**THE EXERCISE**
Reproduce the rows below with "city" swapped for "municipality" and nothing else altered. Omit the pictures from your answer.

_ _ _ _

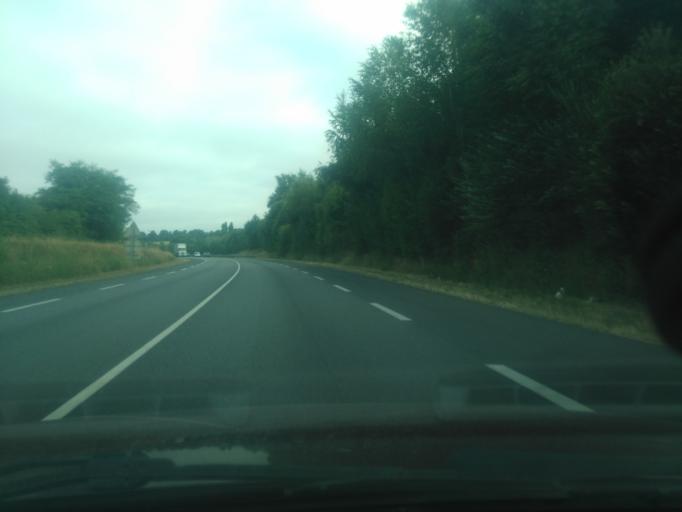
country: FR
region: Pays de la Loire
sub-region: Departement de la Vendee
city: La Roche-sur-Yon
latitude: 46.6884
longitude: -1.4129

_ _ _ _

**TASK OUTPUT**
country: FR
region: Pays de la Loire
sub-region: Departement de la Vendee
municipality: La Roche-sur-Yon
latitude: 46.6884
longitude: -1.4129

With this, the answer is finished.